> What you will do
In the records below, find the line containing "Structures marked on" and the line containing "Diagnosis: Non-small cell carcinoma.". Give again exactly those lines and every line between them, omitting the pictures.

> Exercise material
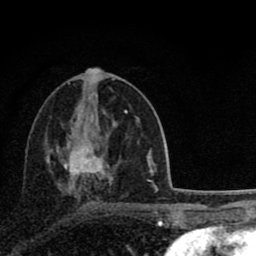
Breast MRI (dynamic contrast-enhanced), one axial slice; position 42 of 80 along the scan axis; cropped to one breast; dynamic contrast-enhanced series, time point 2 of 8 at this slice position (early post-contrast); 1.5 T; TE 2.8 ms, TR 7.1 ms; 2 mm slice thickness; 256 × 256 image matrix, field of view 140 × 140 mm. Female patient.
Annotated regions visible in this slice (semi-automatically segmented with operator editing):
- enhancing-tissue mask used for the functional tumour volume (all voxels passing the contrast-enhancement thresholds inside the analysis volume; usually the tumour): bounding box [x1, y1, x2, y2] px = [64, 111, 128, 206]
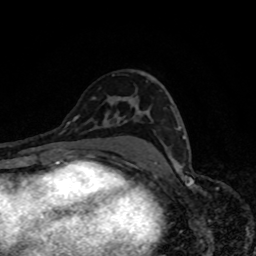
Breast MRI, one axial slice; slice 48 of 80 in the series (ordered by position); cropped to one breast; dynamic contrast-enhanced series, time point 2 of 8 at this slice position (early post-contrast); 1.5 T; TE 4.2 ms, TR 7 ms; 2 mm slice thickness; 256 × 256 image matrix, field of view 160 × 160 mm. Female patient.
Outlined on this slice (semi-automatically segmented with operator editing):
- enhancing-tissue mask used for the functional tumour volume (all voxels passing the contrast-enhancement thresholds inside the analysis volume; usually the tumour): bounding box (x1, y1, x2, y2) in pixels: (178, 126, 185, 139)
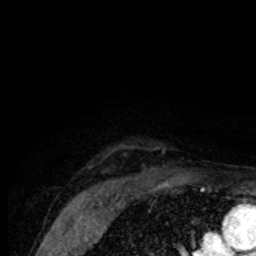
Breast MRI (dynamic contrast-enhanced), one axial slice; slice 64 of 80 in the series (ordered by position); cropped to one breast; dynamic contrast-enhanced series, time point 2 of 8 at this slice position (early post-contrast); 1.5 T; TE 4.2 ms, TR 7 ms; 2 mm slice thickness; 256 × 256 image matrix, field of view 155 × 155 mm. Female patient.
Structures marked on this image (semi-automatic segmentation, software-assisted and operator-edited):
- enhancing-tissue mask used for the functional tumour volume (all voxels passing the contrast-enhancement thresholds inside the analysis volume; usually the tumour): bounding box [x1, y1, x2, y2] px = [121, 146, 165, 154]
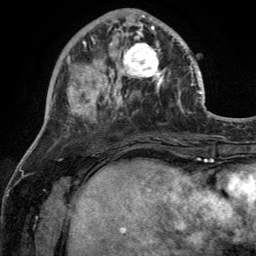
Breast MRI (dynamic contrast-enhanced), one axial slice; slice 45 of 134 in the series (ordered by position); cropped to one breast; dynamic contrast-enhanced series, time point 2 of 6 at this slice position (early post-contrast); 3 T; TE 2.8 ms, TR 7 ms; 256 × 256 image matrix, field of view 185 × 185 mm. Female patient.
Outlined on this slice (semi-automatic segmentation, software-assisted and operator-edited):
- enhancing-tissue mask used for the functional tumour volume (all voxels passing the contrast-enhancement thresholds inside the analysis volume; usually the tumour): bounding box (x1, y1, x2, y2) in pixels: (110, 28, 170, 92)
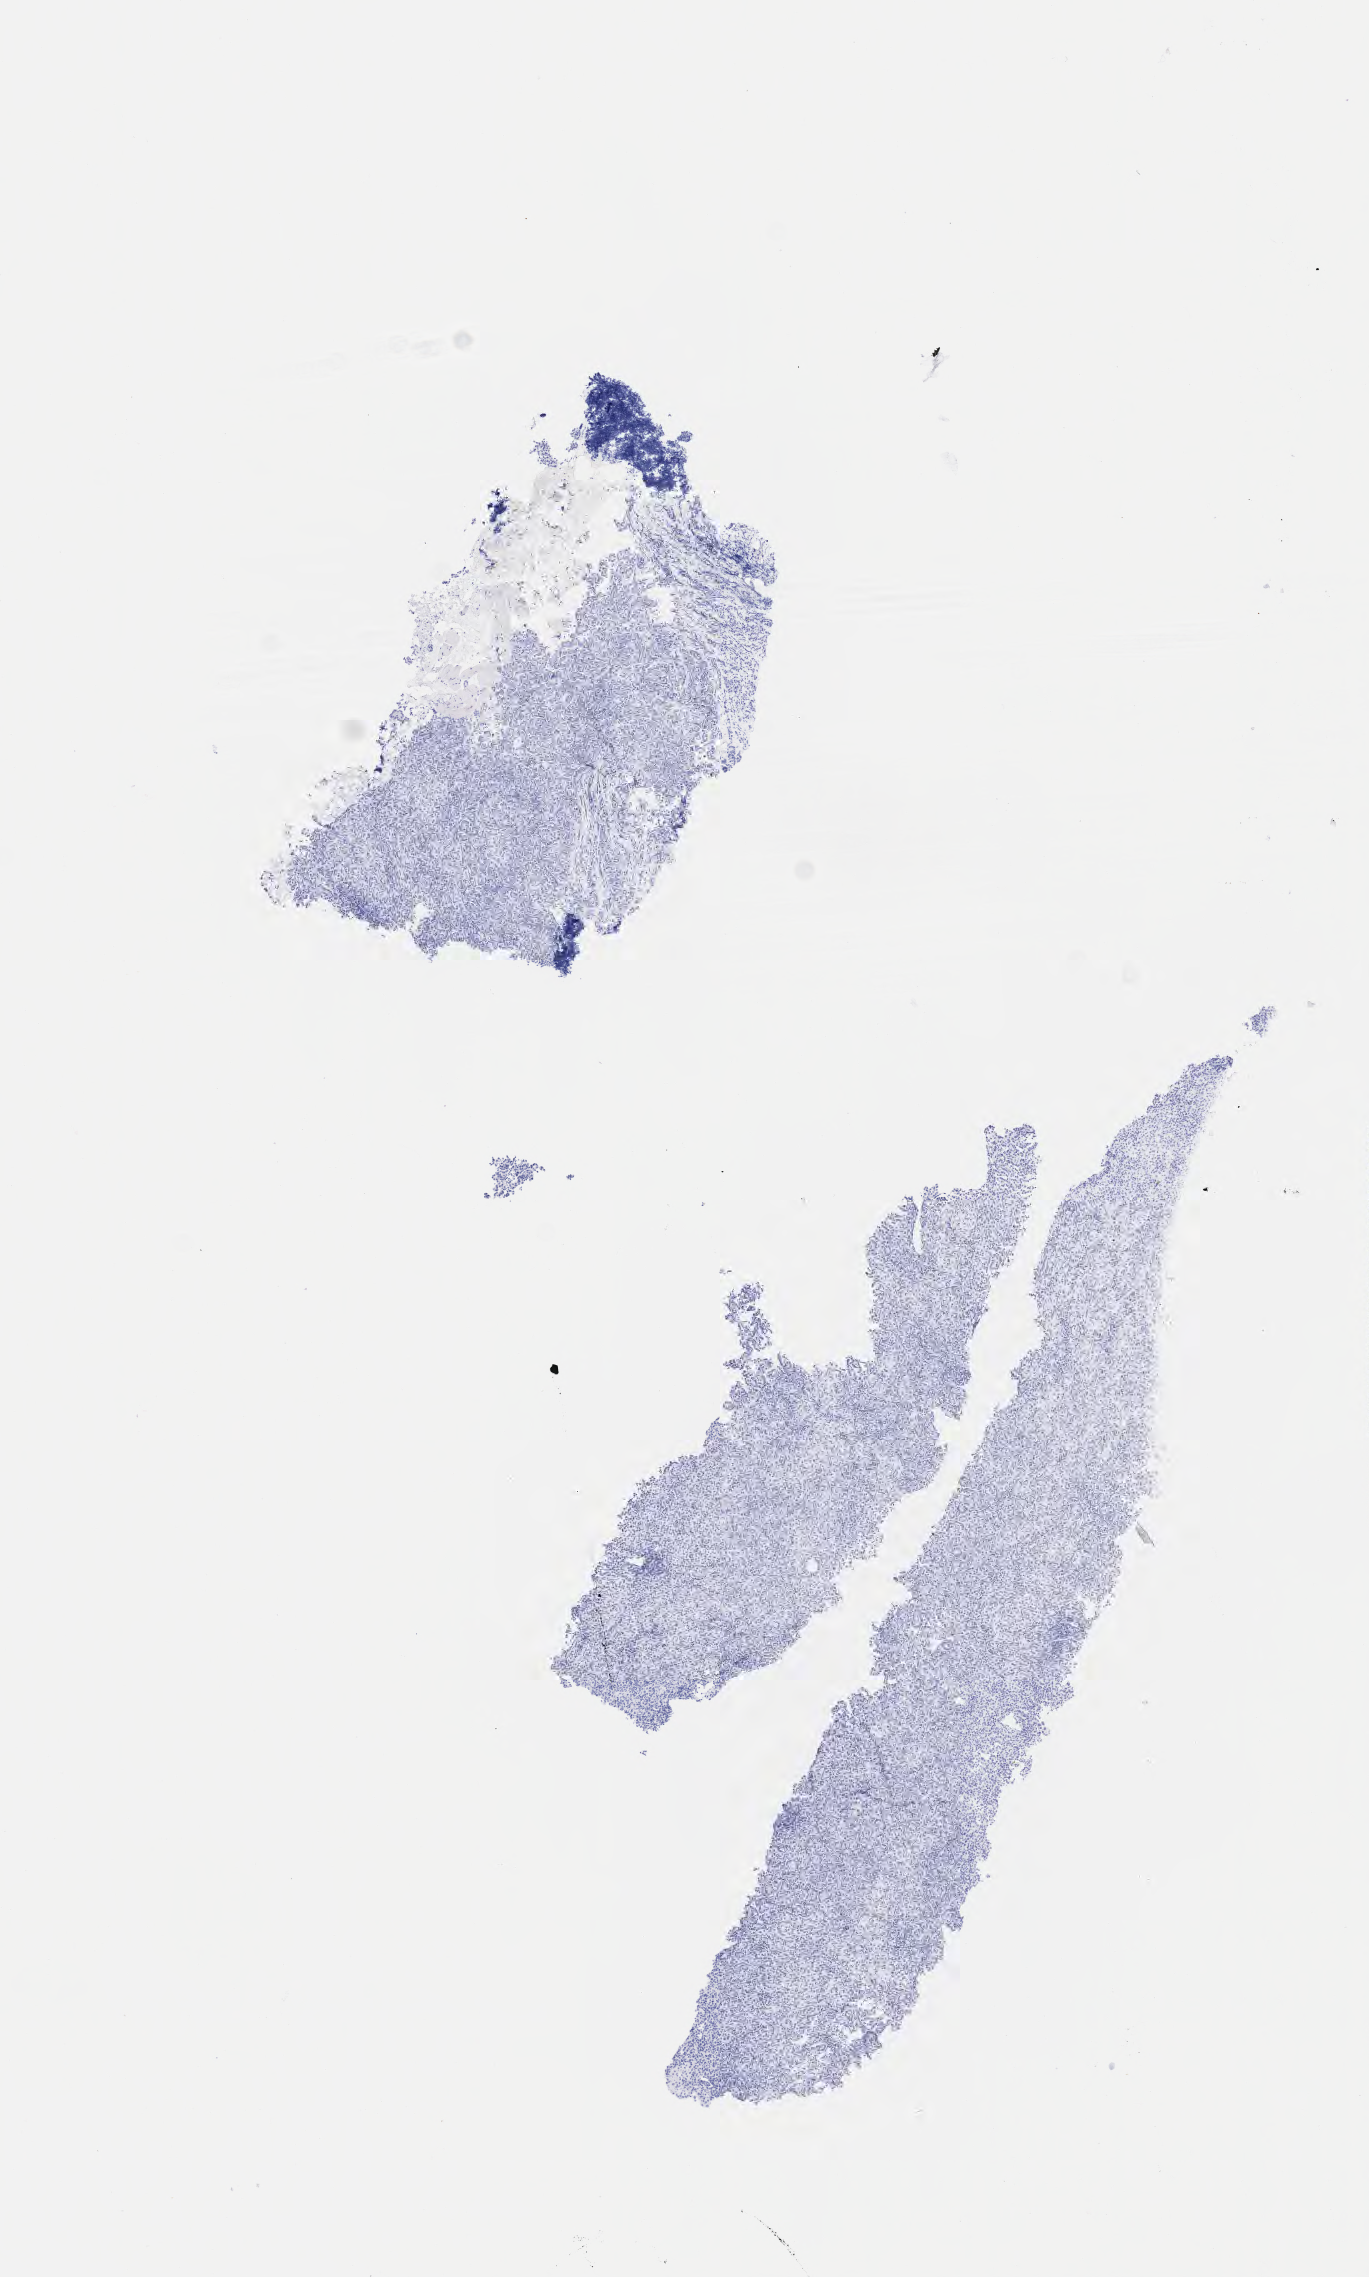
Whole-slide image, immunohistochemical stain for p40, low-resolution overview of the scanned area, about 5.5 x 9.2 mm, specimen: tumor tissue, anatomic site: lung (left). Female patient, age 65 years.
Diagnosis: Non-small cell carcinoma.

==

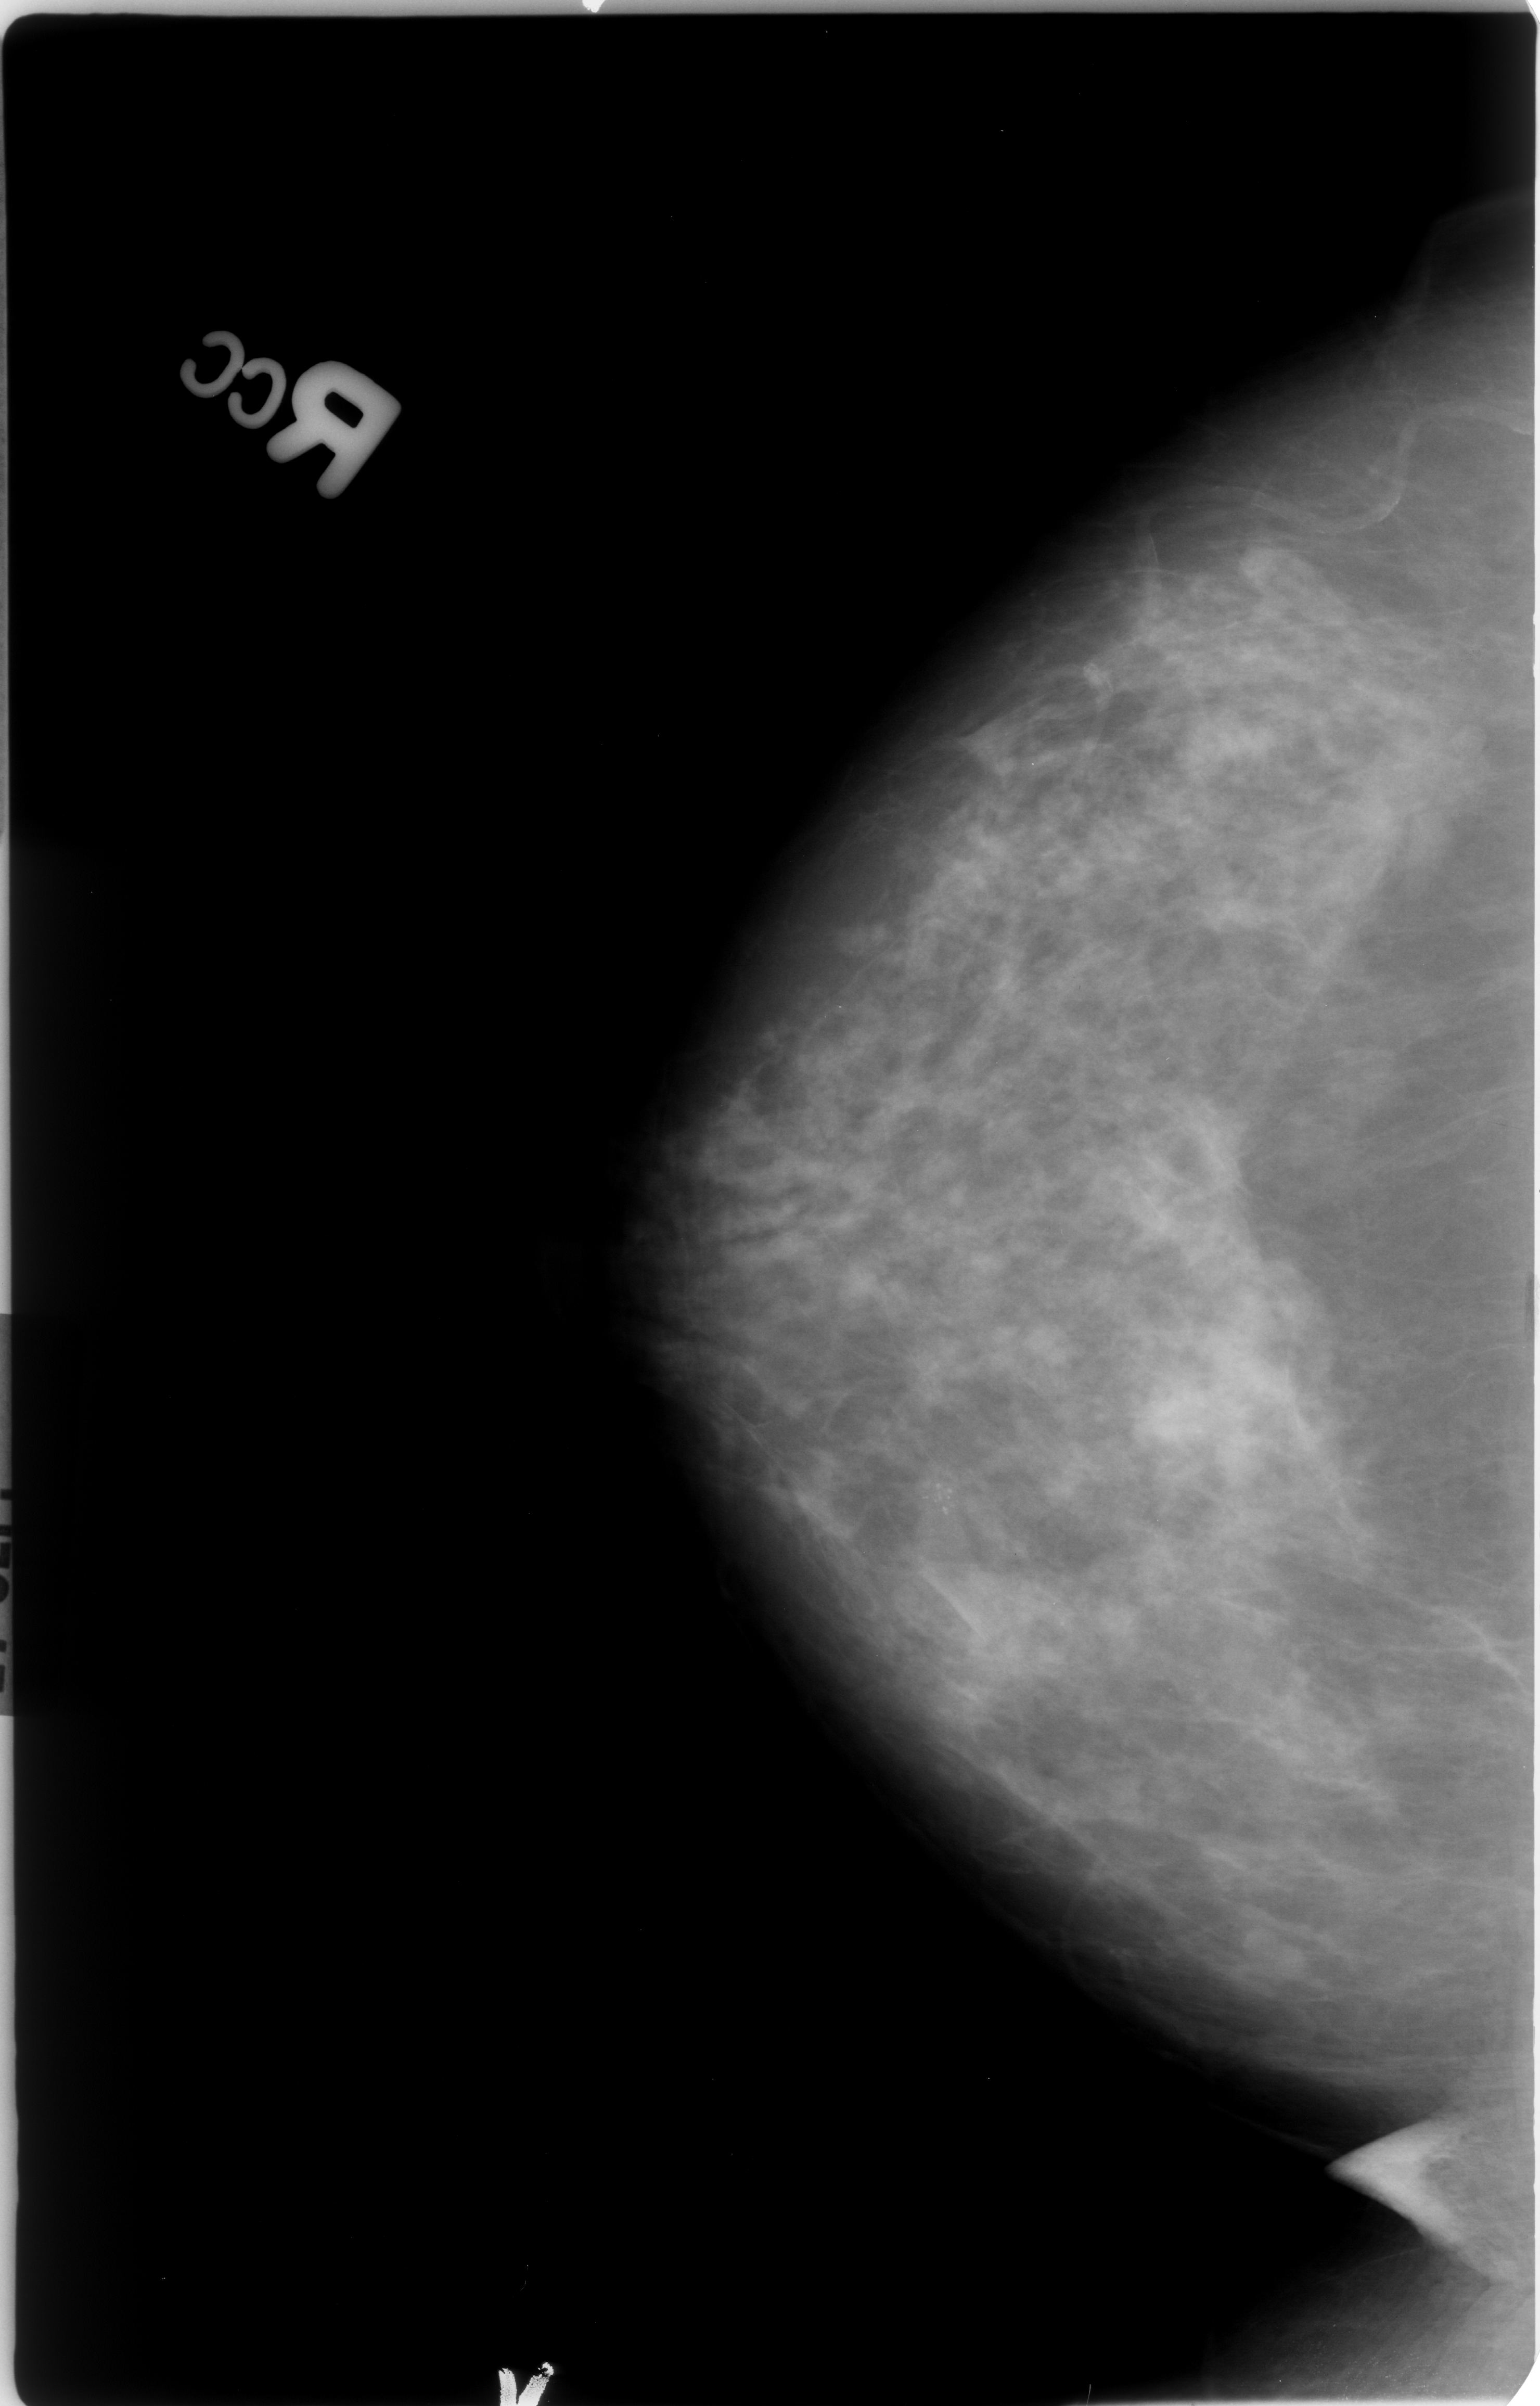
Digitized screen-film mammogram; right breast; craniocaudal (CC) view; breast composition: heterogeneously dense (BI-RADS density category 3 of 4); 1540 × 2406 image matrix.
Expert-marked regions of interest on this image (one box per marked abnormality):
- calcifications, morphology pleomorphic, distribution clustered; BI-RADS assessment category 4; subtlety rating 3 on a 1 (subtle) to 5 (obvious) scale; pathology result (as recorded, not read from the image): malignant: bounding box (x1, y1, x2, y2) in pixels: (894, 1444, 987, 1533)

> Exercise solution
Structures marked on this image (semi-automatic segmentation, software-assisted and operator-edited):
- enhancing-tissue mask used for the functional tumour volume (all voxels passing the contrast-enhancement thresholds inside the analysis volume; usually the tumour): bounding box [x1, y1, x2, y2] px = [121, 146, 165, 154]
Breast MRI (dynamic contrast-enhanced), one axial slice; slice 45 of 134 in the series (ordered by position); cropped to one breast; dynamic contrast-enhanced series, time point 2 of 6 at this slice position (early post-contrast); 3 T; TE 2.8 ms, TR 7 ms; 256 × 256 image matrix, field of view 185 × 185 mm. Female patient.
Outlined on this slice (semi-automatic segmentation, software-assisted and operator-edited):
- enhancing-tissue mask used for the functional tumour volume (all voxels passing the contrast-enhancement thresholds inside the analysis volume; usually the tumour): bounding box (x1, y1, x2, y2) in pixels: (110, 28, 170, 92)
Whole-slide image, immunohistochemical stain for p40, low-resolution overview of the scanned area, about 5.5 x 9.2 mm, specimen: tumor tissue, anatomic site: lung (left). Female patient, age 65 years.
Diagnosis: Non-small cell carcinoma.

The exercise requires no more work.